The government insists on amplifying the vision of the external and internal enemy – typical of the national security doctrine- and on reinforcing the warmongering logic and the stigmatization and criminalization of different social actors to justify the excessive use of force by police and military officers, and consolidate the police and military State that supposes the primacy of the interests of the State over the rights of citizens.

This militarization of citizen security entails serious risks for individual guarantees since it implies the military occupation of the national territory for the “defense” against an “internal enemy” that turns out to be the citizen himself, regardless of whether it is peasants, alleged criminals, workers, political leaders, human rights activists, or anyone else.

According to the Inter-American Commission on Human Rights, “the authoritarian governments and military dictatorships that acted in the Hemisphere during the last decades in defiance of international obligations to respect human rights, left as a legacy a permanent cycle of violence.”

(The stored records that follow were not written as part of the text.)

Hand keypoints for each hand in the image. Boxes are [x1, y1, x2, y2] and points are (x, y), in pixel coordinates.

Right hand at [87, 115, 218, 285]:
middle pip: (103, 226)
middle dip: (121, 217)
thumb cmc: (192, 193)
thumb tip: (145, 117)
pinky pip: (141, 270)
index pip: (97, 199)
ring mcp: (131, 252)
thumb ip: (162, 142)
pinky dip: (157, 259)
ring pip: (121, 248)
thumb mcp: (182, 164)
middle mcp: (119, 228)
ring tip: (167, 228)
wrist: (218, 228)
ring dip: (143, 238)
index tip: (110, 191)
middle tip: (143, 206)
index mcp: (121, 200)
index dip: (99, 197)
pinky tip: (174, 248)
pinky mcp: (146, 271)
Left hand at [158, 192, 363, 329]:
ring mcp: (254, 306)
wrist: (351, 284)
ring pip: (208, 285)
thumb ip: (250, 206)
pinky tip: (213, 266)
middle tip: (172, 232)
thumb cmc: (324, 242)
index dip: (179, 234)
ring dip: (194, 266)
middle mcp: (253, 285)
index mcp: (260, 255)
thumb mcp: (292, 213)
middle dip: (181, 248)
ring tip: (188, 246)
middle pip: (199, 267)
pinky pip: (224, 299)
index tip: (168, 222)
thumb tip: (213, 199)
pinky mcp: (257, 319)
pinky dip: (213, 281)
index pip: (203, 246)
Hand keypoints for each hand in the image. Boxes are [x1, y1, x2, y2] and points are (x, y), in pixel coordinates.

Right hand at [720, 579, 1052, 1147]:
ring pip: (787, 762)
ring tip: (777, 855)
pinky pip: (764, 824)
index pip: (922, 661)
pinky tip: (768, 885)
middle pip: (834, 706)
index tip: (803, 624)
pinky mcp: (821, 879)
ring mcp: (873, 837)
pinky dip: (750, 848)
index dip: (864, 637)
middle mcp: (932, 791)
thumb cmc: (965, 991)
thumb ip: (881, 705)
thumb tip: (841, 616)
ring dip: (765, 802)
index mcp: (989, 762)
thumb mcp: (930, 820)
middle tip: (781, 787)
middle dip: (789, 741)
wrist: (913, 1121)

The concept of citizen security, from a democratic and human rights observing point of view, implies the overcoming of the authoritarian and militaristic vision that marked the performance of a good part of the Latin American States during the last century and whose policies- for a long time – were protected by the national security doctrine.

Continuing the path of authoritarianism will further erode the rule of law and generate more human rights violations and suffering for citizens.

It is urgent to stop the drip massacre that takes place in Venezuela every day and to investigate and punish all the perpetrators and masterminds of human rights abuses in the context of police and/or military operations.

In a future report, we will present the balance of the first two months of 2021, in which the projections indicate that the systematic pattern of extrajudicial executions has been maintained across the country, with a special mention of the operation carried out in the La Vega parish of Caracas, at the beginning of January, in which 23 deaths at the hands of the police forces were registered.

As an institutional structure favorable to impunity is established in the country, the action of independent investigation mechanisms that contribute to holding human rights violators accountable becomes increasingly important and necessary.

In the same way, the work being carried out by the UN Fact-Finding Mission established, the exhortation of the UN High Commissioner for Human Rights on the dissolution of the FAES, and the first pronouncement of the Office of the Prosecutor of the International Criminal Court, who considers that there are grounds to believe that crimes against humanity have been committed in Venezuela, brings hope for the achievement of justice.

The authorities continue to fail to comply with the recommendations of international human rights organizations; they persist in maintaining a security policy that does not respect the right to life and other human rights, the crimes are not investigated and perpetrators are not punished, including the chains of command of those responsible for thousands of alleged executions.

Police and military forces acting outside the Constitution and the law generate greater suffering in the Venezuelan population, increase insecurity, and sponsor an increase in violence.